POIPET, Cambodia - Some 188,000 Cambodians who help keep major Thai industries afloat
but often lack official work permits have streamed across the border
since the junta warned last week that illegal foreign workers face
arrest and deportation.
At a meeting in Bangkok yesterday, Cambodia’s ambassador and
Thailand’s top foreign ministry bureaucrat agreed to quash “rumours” of a
crackdown and to set up a hotline on labour issues.
Ambassador Eat Sophea also dismissed rumours of the shooting and
abuse of Cambodian migrants by Thai authorities among the factors
believed to be triggering the mass departures.
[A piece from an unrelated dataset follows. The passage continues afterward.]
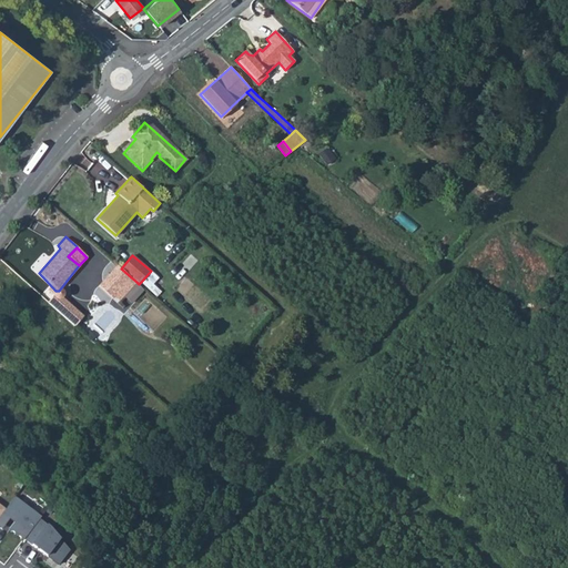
[(98,285),(112,297),(113,295),(130,276),(121,269),(117,264),(98,285)]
The junta which took power last month has insisted there is no
crackdown and tried to calm the panic that has seen the exodus of what
could be, by some estimates, the entire undocumented Cambodian
population in Thailand.
But if the meeting was intended to mend fences between the two
governments, Cambodian Interior Minister Sar Kheng was in more combative
mood as he later placed blame for the crisis squarely at Bangkok’s
door.
After the military coup in Thailand, the Thai military leaders sent
illegal Cambodian migrant workers in without informing and
discussing with Cambodia, he said in Phnom Penh, adding that eight
people had been killed in traffic accidents linked to the exodus.